Ling Tao, Zhao Zhihu, Xu Wenwen, Ge Weihong, Huang Lingli
Department of Pharmacy, Suqian First Hospital, Suqian, China.
Department of Orthopaedics, Tianjin Hospital, Tianjin, China.
Front Pharmacol. 2021 Jul 21;12:639694. doi: 10.3389/fphar.2021.639694. eCollection 2021.
Total knee arthroplasty (TKA) surgery has a lot of complications, especially hemorrhage, which can be controlled tranexamic acid (TXA). The guidelines endorse the integration of TXA interventions in the management of TKA-induced complications. However, uncertainty surrounds the effects of different TXA therapies. This frequentist model network meta-analysis (NMA) aims to compare hemorrhage control and deep venous thrombosis (DVT) rate of different TXA therapies in TKA. Articles were searched with the PubMed, Embase, Cochrane Library, and Web of Science from 1966 to October 2020. Randomized controlled trials (RCTs) comparing different TXA therapies, or with placebo in patients with TKA were included. Two investigators independently conducted article retrievals and data collection. The outcome was total blood loss and DVT rate. Effect size measures were mean differences (MDs), or odds ratios (ORs) with 95% confidence intervals (CIs). We conducted a random-effects NMA using a frequentist approach to estimate relative effects for all comparisons and rank treatments according to the mean rank and surface under the cumulative ranking curve values. All analyses were performed in Stata software or R software. The study protocol was registered with PROSPERO, number CRD42020202404. We identified 1 754 citations and included 81 studies with data for 9 987 patients with TKA. Overall, all TXA therapies were superior to placebo for total blood loss in TKA. Of all TXA therapies, M therapy (IV/IV infusion + oral TXA > 3g) was most effective for total blood loss (MD=-688.48, -1084.04--328.93), followed by F therapy (IV TXA ≥ 15 mg/kg or 1 g three times). TXA therapies in this study are not associated with the increase of DVT risk. TXA therapies in this study are effective and safe for the treatment of TKA-induced complications. M therapy (IV/IV infusion + oral TXA > 3 g) may be the most effective TXA therapy for hemorrhage control. TXA therapies in this study do not increase DVT risk. Considering hemorrhage control and DVT rate simultaneously, F therapy (IV TXA ≥ 15 mg/kg or 1 g three times) may be suggested to apply for TKA, and this study may provide a crucial clue to future TXA use.
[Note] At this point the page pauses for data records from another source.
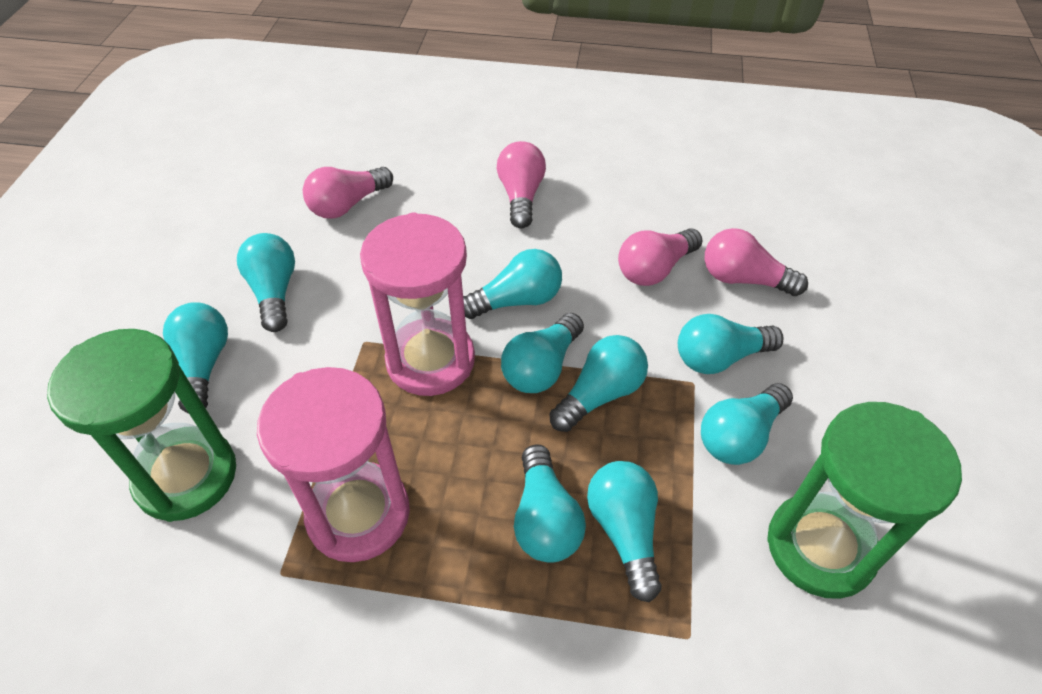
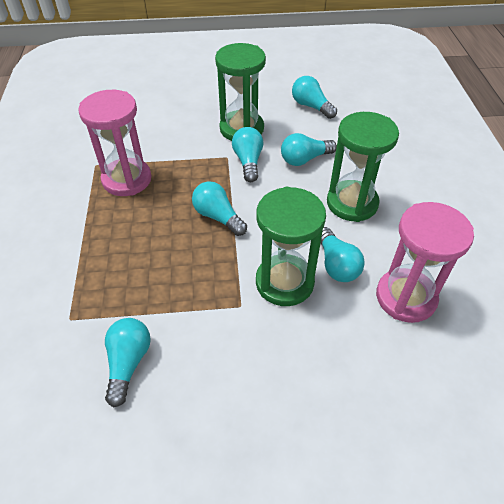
green hourglass: [47,329,236,522] [767,402,962,599] = 2 -> [215,43,266,141] [256,187,326,306] [327,112,399,222] = 3
pink light bulb: [303,167,393,219] [497,141,546,228] [618,229,702,286] [704,228,808,296] = 4 -> none = 0
turquoise light bulb: [163,302,228,414] [237,233,295,332] [463,249,562,319] [501,313,584,393] [514,445,586,563] [549,335,648,432] [587,461,662,602] [678,314,784,374] [701,383,793,465] = 9 -> [105,318,151,407] [192,181,247,236] [232,127,264,182] [281,133,337,166] [292,76,337,119] [321,227,365,282] = 6

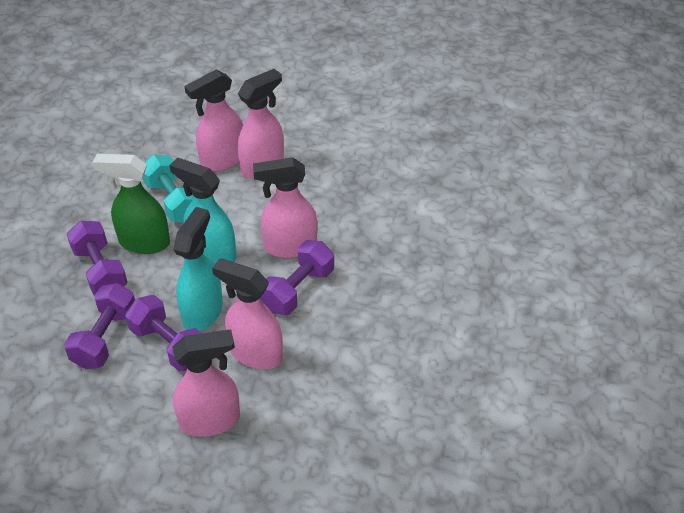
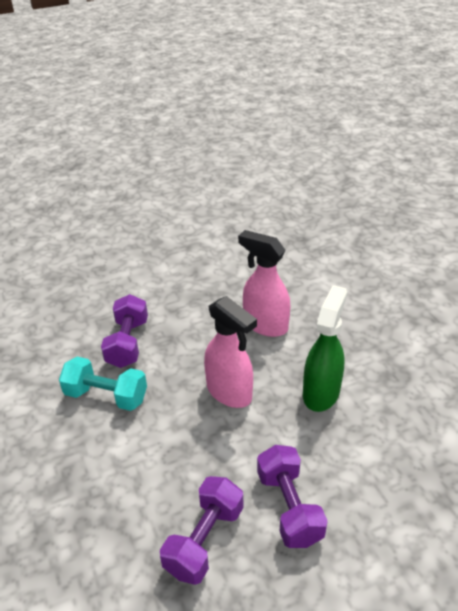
pink spray bottle: [173,329,240,437] [184,70,243,172] [212,258,283,369] [237,69,284,179] [253,157,317,258] = 5 -> [204,296,257,408] [238,230,290,337] = 2
purple dumbbell: [64,283,135,369] [67,221,127,296] [125,295,201,372] [260,240,334,315] = 4 -> [101,294,148,368] [160,476,243,585] [257,445,328,548] = 3
turquoise spray bottle: [169,157,236,264] [173,207,223,331] = 2 -> none = 0

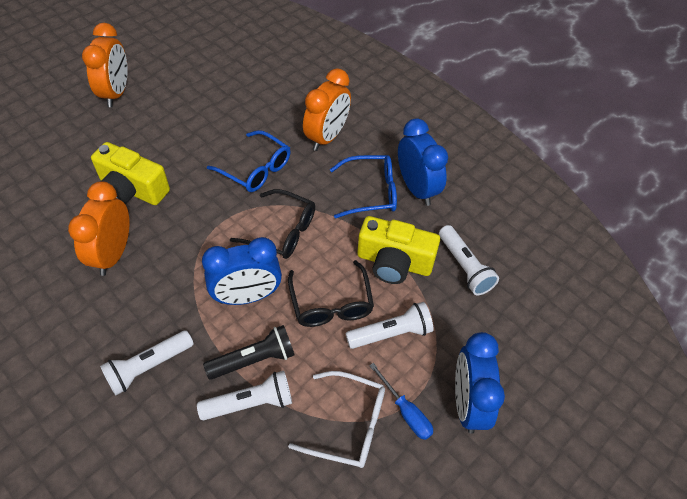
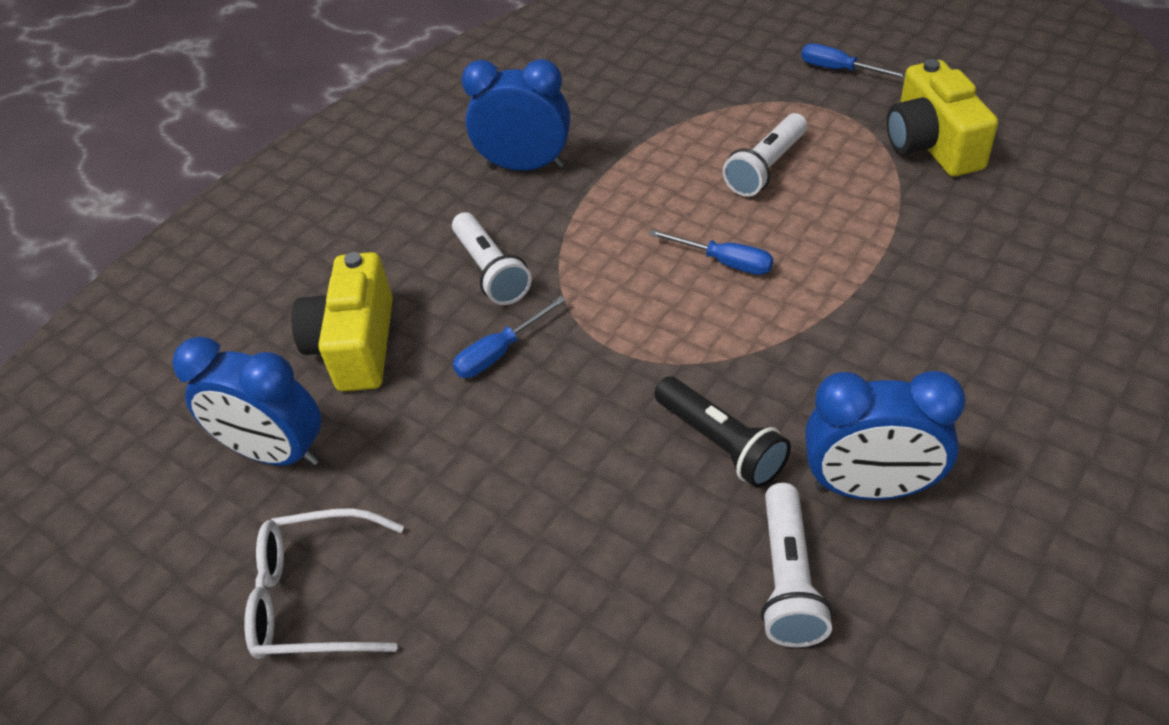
black glasses: [230,189,315,259] [288,260,374,327] = 2 -> none = 0
blue glasses: [207,130,291,192] [330,155,397,218] = 2 -> none = 0
blue screwdriver: [369,363,433,440] = 1 -> [453,296,566,378] [648,230,773,275] [801,44,905,79] = 3
orange clock: [68,181,130,276] [82,23,128,107] [303,68,351,151] = 3 -> none = 0
white flashlight: [100,330,193,396] [197,371,292,420] [346,302,433,349] [439,225,499,295] = 4 -> [452,212,532,305] [723,113,807,197] [761,483,833,647] = 3

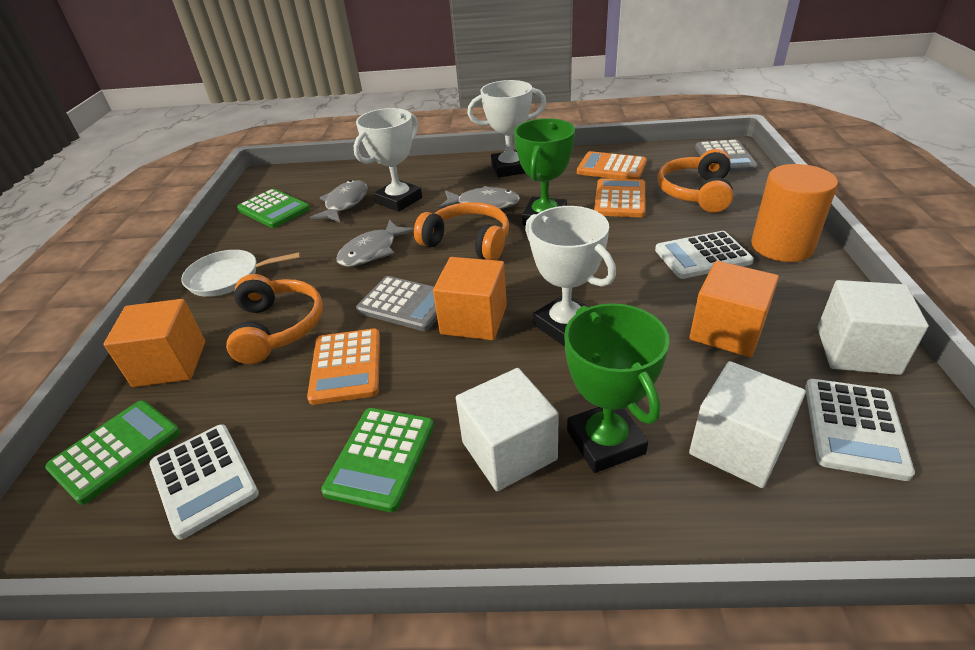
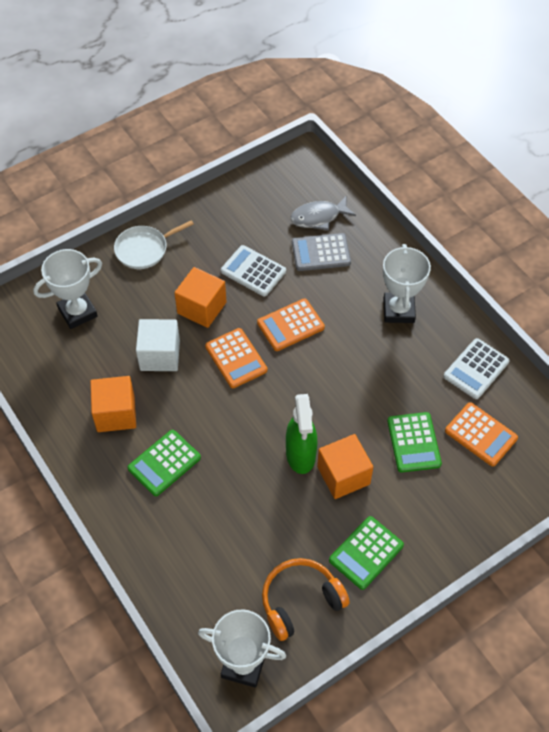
green spray bottle: none = 0 -> [286,394,318,474] = 1
green trophy: [514,118,575,225] [564,303,669,473] = 2 -> none = 0
grey calculator: [356,276,437,331] [695,140,758,172] = 2 -> [292,233,351,271] = 1
grey fish: [310,180,368,222] [337,220,414,267] [439,186,520,209] = 3 -> [291,196,356,230] = 1
orange cylinder: [751,164,838,262] = 1 -> none = 0
orange headphones: [226,274,323,364] [414,202,509,260] [657,149,733,213] = 3 -> [262,558,350,641] = 1
white calculator: [149,424,259,540] [655,231,754,279] [805,379,915,481] = 3 -> [221,245,286,297] [444,338,510,399] = 2
white cube: [456,368,559,491] [689,361,806,488] [818,280,928,375] = 3 -> [136,319,180,371] = 1

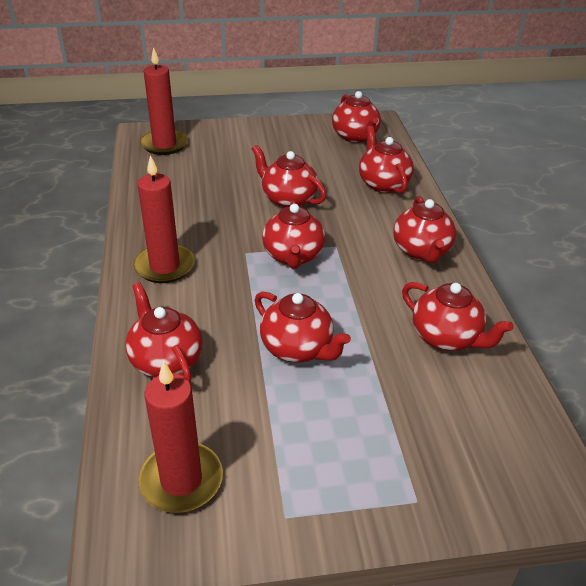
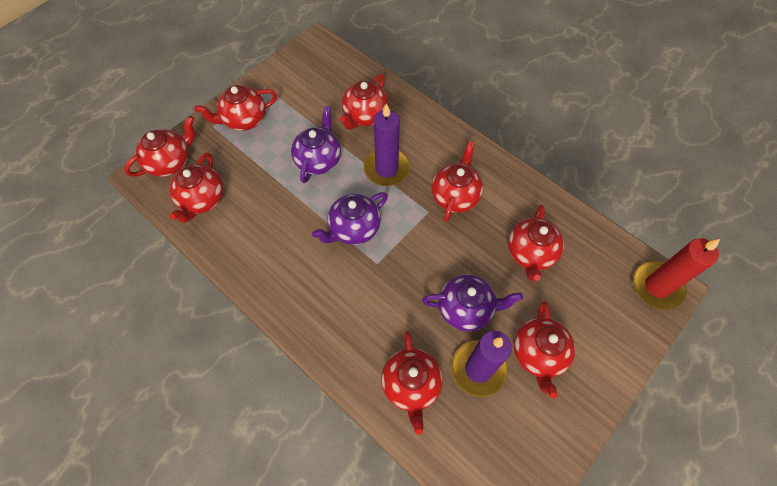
purple candle: none = 0 -> [364,103,410,186] [451,331,512,397] = 2
purple teapot: none = 0 -> [291,105,341,183] [312,192,388,245] [422,274,523,331] = 3
red candle: [134,155,195,283] [138,360,223,513] [140,47,188,155] = 3 -> [633,238,720,310] = 1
全膝关节置换术(TKA)手术有许多并发症,尤其是出血,而氨甲环酸(TXA)可以控制出血。指南支持将TXA干预措施纳入TKA所致并发症的管理中。然而,不同TXA疗法的效果仍存在不确定性。这项频率学派模型网络荟萃分析(NMA)旨在比较不同TXA疗法在TKA中控制出血和深静脉血栓形成(DVT)的发生率。我们在PubMed、Embase、Cochrane图书馆和Web of Science数据库中检索了1966年至2020年10月期间的文献。纳入了比较不同TXA疗法或TKA患者使用TXA与安慰剂对照的随机对照试验(RCT)。两名研究人员独立进行文献检索和数据收集。观察指标为总失血量和DVT发生率。效应量测量指标为平均差(MDs)或比值比(ORs)及其95%置信区间(CIs)。我们采用频率学派方法进行随机效应NMA,以估计所有比较的相对效应,并根据平均秩和累积排序曲线下面积值对治疗进行排序。所有分析均在Stata软件或R软件中进行。该研究方案已在国际前瞻性注册系统(PROSPERO)注册,注册号为CRD42020202404。我们共识别出1754条引文,纳入了81项研究,涉及9987例TKA患者的数据。总体而言,在TKA中,所有TXA疗法在控制总失血量方面均优于安慰剂。在所有TXA疗法中,M疗法(静脉/静脉输注+口服TXA>3g)在控制总失血量方面最有效(MD=-688.48,-1084.04--328.93),其次是F疗法(静脉注射TXA≥15mg/kg或1g,每日三次)。本研究中的TXA疗法与DVT风险增加无关。本研究中的TXA疗法在治疗TKA所致并发症方面有效且安全。M疗法(静脉/静脉输注+口服TXA>3g)可能是控制出血最有效的TXA疗法。本研究中的TXA疗法不会增加DVT风险。同时考虑出血控制和DVT发生率,建议F疗法(静脉注射TXA≥15mg/kg或1g,每日三次)应用于TKA,本研究可能为未来TXA的使用提供关键线索。